● DATA SUPPLIED
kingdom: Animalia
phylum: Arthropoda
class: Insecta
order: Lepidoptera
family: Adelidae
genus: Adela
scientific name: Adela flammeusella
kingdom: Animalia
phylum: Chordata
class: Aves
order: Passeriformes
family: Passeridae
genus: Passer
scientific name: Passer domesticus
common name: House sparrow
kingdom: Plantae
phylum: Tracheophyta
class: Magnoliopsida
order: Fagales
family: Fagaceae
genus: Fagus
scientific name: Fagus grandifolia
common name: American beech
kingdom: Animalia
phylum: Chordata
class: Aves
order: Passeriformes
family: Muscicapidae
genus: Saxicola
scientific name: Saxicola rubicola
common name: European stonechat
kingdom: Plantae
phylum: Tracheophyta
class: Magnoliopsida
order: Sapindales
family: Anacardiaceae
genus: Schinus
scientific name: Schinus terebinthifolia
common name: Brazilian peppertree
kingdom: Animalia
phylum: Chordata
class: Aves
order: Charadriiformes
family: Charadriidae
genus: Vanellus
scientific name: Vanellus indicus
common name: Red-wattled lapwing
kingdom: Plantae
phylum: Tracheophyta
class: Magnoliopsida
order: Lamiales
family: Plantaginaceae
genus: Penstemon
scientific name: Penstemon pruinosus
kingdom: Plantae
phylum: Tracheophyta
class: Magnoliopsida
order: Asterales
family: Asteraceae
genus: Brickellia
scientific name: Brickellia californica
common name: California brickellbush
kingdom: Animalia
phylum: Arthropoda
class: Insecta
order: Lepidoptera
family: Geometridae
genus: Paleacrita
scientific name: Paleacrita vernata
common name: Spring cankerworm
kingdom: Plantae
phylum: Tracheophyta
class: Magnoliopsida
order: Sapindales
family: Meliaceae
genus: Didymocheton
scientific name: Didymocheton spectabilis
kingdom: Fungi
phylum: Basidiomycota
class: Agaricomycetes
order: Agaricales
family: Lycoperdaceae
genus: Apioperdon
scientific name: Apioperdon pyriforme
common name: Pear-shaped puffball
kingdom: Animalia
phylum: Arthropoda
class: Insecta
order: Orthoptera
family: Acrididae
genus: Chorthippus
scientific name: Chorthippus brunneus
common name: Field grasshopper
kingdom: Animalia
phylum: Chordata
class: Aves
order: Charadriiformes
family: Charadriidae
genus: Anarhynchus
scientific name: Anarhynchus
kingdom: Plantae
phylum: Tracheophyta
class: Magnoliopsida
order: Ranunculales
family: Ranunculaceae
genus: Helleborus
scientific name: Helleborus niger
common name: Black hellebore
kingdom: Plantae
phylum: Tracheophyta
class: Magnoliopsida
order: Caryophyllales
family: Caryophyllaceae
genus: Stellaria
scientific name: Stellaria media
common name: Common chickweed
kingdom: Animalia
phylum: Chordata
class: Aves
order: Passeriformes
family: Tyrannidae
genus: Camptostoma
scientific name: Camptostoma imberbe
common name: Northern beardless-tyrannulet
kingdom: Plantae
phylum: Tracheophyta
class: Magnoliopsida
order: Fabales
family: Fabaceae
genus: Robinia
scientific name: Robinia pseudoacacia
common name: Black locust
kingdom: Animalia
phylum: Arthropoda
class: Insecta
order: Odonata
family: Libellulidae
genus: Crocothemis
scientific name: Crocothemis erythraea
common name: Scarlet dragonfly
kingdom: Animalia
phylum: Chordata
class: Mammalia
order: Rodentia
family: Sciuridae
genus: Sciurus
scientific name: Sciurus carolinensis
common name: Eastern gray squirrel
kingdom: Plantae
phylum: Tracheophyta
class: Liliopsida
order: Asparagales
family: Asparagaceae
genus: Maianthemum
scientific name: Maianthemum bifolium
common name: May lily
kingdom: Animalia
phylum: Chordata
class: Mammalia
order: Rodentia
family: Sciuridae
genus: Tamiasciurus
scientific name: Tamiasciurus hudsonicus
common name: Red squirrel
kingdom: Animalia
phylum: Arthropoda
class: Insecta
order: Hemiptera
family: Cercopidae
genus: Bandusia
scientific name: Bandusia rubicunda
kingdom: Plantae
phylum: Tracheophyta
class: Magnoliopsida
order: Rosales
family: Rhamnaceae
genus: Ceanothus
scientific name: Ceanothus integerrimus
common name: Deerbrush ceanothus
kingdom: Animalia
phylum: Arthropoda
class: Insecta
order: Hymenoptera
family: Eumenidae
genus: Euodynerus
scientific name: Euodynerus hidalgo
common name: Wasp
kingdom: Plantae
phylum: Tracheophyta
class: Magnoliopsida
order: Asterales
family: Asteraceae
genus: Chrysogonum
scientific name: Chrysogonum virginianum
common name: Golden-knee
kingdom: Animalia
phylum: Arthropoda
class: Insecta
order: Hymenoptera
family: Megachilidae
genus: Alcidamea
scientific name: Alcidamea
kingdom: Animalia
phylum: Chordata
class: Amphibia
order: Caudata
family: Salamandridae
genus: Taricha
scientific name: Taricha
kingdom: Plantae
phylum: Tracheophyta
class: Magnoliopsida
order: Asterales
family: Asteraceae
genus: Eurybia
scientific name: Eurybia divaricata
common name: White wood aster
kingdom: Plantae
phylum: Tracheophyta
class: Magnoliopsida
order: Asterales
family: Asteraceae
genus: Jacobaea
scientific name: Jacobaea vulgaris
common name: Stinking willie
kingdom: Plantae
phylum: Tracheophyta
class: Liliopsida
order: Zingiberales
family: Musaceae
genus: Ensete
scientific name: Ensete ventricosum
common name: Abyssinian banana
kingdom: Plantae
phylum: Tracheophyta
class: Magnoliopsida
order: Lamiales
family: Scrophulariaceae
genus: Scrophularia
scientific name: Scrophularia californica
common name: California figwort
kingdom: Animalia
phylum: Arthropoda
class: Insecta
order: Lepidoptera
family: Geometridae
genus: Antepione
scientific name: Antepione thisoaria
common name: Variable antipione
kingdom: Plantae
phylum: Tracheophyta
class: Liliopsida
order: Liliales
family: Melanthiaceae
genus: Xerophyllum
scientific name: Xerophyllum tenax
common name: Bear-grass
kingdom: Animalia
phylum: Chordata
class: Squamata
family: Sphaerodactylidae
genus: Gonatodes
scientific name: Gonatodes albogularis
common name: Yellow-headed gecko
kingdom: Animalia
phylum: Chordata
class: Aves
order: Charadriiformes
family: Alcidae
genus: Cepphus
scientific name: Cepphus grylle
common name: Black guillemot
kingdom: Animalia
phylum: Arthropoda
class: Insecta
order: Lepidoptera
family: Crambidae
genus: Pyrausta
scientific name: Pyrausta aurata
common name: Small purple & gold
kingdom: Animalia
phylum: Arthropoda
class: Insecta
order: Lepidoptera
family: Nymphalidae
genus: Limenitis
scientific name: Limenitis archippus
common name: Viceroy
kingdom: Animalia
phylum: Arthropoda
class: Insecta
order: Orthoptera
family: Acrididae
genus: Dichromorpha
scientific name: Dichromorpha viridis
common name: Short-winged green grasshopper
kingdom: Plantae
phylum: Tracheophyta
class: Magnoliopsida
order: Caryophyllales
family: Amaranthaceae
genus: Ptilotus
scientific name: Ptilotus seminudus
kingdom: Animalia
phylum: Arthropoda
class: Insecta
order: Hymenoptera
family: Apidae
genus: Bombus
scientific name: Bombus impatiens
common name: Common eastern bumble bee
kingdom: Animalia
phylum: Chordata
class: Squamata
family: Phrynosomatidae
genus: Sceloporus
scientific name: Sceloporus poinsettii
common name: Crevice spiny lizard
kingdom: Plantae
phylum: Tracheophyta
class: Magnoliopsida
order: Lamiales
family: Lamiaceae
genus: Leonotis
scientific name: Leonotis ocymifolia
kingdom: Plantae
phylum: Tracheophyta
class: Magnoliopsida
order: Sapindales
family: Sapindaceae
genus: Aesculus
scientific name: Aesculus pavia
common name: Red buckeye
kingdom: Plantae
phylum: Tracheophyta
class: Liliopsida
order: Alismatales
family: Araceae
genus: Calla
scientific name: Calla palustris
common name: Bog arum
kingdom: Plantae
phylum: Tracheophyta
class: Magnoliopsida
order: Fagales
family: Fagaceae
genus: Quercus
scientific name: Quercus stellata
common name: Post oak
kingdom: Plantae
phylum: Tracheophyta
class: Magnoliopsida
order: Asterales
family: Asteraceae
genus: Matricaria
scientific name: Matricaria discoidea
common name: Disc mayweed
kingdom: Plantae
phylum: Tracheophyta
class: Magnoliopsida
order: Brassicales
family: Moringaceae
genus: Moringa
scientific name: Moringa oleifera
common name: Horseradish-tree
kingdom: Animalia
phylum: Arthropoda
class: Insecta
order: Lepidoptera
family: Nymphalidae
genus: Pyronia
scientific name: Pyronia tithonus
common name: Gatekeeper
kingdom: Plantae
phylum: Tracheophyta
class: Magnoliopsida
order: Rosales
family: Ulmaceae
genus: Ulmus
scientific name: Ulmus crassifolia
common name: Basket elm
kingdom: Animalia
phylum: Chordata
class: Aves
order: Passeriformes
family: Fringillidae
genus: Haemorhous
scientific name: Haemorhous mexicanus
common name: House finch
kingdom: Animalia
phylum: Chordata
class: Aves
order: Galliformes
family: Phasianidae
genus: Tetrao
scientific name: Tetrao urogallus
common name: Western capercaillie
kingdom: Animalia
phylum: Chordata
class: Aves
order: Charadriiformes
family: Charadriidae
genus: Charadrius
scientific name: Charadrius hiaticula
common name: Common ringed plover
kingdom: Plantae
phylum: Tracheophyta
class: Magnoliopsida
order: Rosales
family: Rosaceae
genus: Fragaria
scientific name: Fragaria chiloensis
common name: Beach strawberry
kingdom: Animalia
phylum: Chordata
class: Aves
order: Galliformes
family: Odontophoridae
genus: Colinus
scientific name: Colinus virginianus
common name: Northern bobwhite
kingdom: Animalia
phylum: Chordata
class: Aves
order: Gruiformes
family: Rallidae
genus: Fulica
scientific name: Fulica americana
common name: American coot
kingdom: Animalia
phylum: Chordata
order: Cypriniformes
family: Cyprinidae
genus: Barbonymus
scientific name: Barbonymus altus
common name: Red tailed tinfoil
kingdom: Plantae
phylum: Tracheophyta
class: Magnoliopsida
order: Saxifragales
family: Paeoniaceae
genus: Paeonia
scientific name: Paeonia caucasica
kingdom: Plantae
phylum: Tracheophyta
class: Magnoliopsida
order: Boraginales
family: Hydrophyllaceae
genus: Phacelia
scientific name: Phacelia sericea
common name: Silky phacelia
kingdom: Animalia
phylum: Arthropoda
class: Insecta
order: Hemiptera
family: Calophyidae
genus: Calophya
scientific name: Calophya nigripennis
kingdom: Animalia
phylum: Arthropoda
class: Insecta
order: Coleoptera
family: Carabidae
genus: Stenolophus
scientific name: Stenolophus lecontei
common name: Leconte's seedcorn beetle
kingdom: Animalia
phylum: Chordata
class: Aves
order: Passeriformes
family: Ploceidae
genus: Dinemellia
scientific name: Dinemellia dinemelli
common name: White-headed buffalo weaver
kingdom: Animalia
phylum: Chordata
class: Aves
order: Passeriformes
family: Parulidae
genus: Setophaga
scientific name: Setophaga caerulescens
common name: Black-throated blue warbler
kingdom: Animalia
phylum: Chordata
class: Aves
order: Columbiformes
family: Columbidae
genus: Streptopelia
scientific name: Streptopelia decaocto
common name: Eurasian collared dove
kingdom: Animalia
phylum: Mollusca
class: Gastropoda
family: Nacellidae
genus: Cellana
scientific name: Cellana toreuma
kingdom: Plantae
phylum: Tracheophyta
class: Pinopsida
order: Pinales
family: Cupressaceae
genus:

● JOB
Recast the rows above as a two-column CSV, with one line for each row from the top of the rows through the line that contains "genus: Saxicola". Title the columns field and value, put each row's text and its answer in one quoted field apiece, and change any line breaks to spaces.

● CORRECT RESPONSE
field,value
"kingdom:","Animalia"
"phylum:","Arthropoda"
"class:","Insecta"
"order:","Lepidoptera"
"family:","Adelidae"
"genus:","Adela"
"scientific name:","Adela flammeusella"
"kingdom:","Animalia"
"phylum:","Chordata"
"class:","Aves"
"order:","Passeriformes"
"family:","Passeridae"
"genus:","Passer"
"scientific name:","Passer domesticus"
"common name:","House sparrow"
"kingdom:","Plantae"
"phylum:","Tracheophyta"
"class:","Magnoliopsida"
"order:","Fagales"
"family:","Fagaceae"
"genus:","Fagus"
"scientific name:","Fagus grandifolia"
"common name:","American beech"
"kingdom:","Animalia"
"phylum:","Chordata"
"class:","Aves"
"order:","Passeriformes"
"family:","Muscicapidae"
"genus:","Saxicola"